Jugmann, who comes from Germany, said that Kenya has proper facilities to host the event.
“We have the venues here and the people to do the work, but it’s upon the World Athletics to decide,” said Jugmann. “But if you want to deliver, there is a need to work together. It will be another good opportunity to return to Kenya.”
Kenya officially put in its bid to host the 2025 World Championship in October.
Nigeria, Algeria, Egypt, Morocco, and South Africa have also shown interest to host the event that will be held for the first time on African soil.
Tokyo, too, placed its bid. The world championships is the largest athletics extravaganza after the Olympics.
Kenya has successfully hosted three world athletics events; the 2007 World Cross Country Championships, 2017 World Athletics Under-18 Championships and 2021 World Athletics Under-20 Championships.
The country that will win the bid for the 2025 event will have to invest between $70million (Sh7 billion) and $80 million (Sh8 billion).

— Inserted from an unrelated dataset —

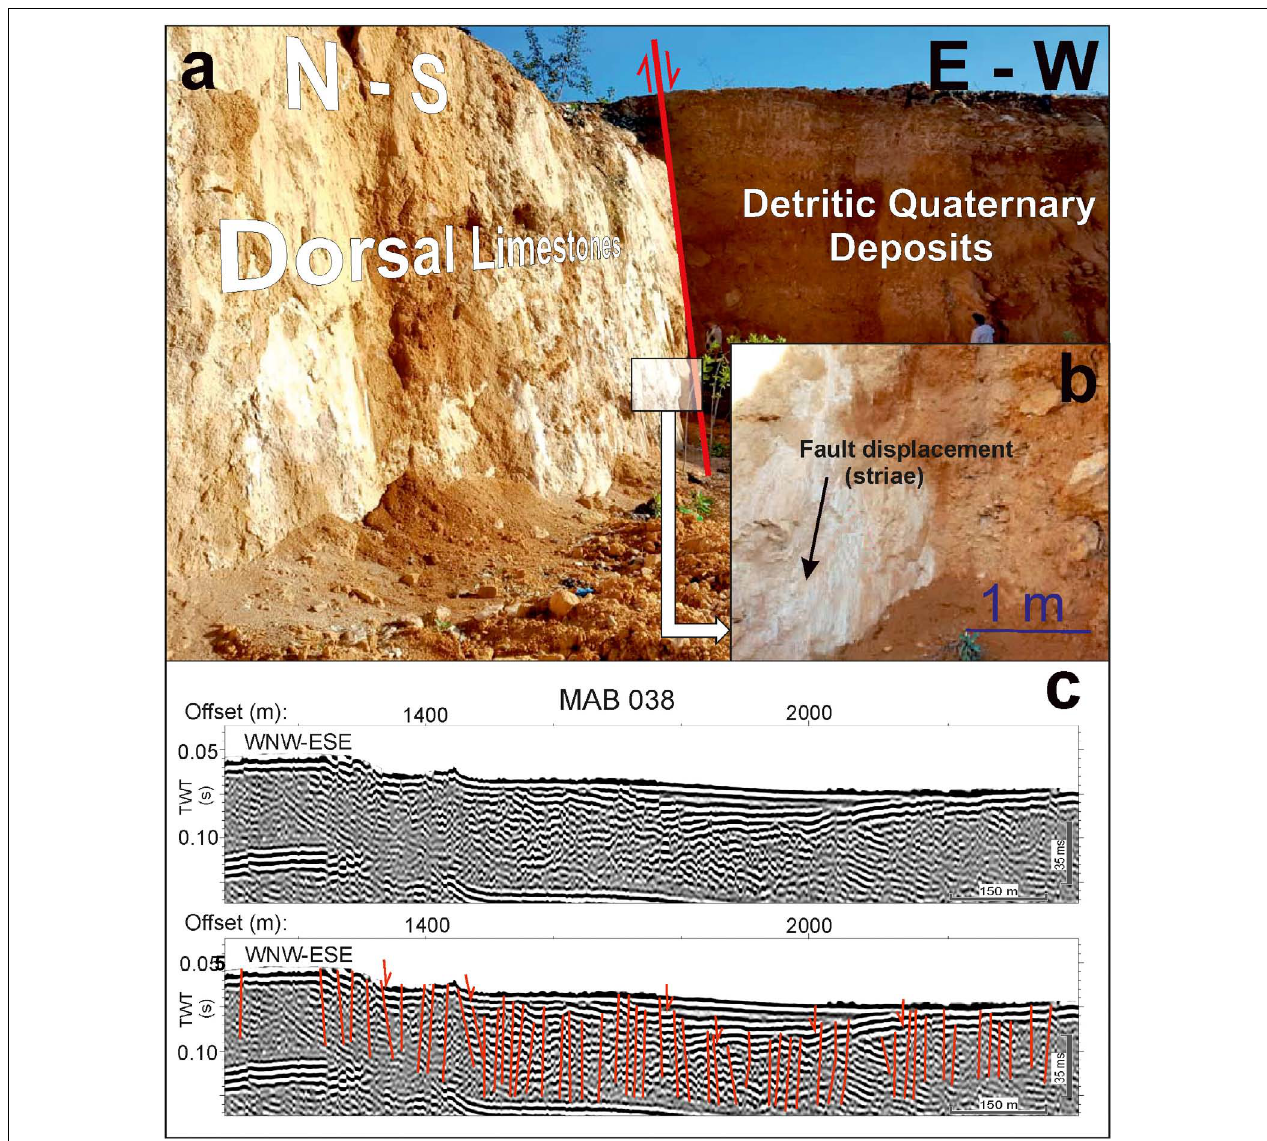
FIGURE 7 | Onshore–offshore link in the Al Hoceima region with the illustration of the onshore Sidi Abed normal fault and the offshore Bokkoya normal faults. (a) Normal fault in the Sidi Abed area that affects the local Quaternary deposits. Fault orientation and dipping are N000 ◦ E /80 ◦ W. (b) Detail of the fault plane; the black arrow marks the orientation and sense of the striae. (c) The uninterpreted and interpreted seismic reflection profile MAB 038 showing normal faults (lines in red) that are associated to the onshore faults of Sidi Abed and the offshore northeast and southwest (NE-SW) Bokkoya normal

Jugmann, who was accompanied by Africa Masters Athletics president Leonnie Etong from Cameroon, commended Kenya Masters Athletics for honouring their promise to host the continental meet.
“Kenya has produced world beaters from time immemorial, and that is why everyone was happy when the country put in their request in 2019 to stage the Open Africa Masters,” said Jugmann.
She said that it is a great honour for Kenya to be the first country to host an event in two years in Africa following the Covid-19 challenges.
The four-day Open Masters that started Wednesday has attracted eight countries including Kenya, who have 120 participants. Other countries are Algeria, Tunisia, Burundi, Cameroon, Mauritius, Germany and France.
Kenya finished second with 41 medals; 31 gold, eight silvers and one bronze during the last 2019 Championships held in Tunis. Hosts Tunisia won the overall title.
In some of the finals on the opening day, Emily Chepngétich won W35 10,000m in 36:17.0 as Jemutai Letting went for the W40 10,000m crown in 38:31.5.
Joyce Kirui won W45 10,000m in 40:02.7, Sheila Mbaku claimed W50 10,000m in 46:21.3 with Caroline Nduta winning W60 10,000m in 49:04.9.
David Kirui flew away with 10,000m victory in M35 in 32:38.5 while Samuel Ndereba won M40 over the same distance in 32:28.3.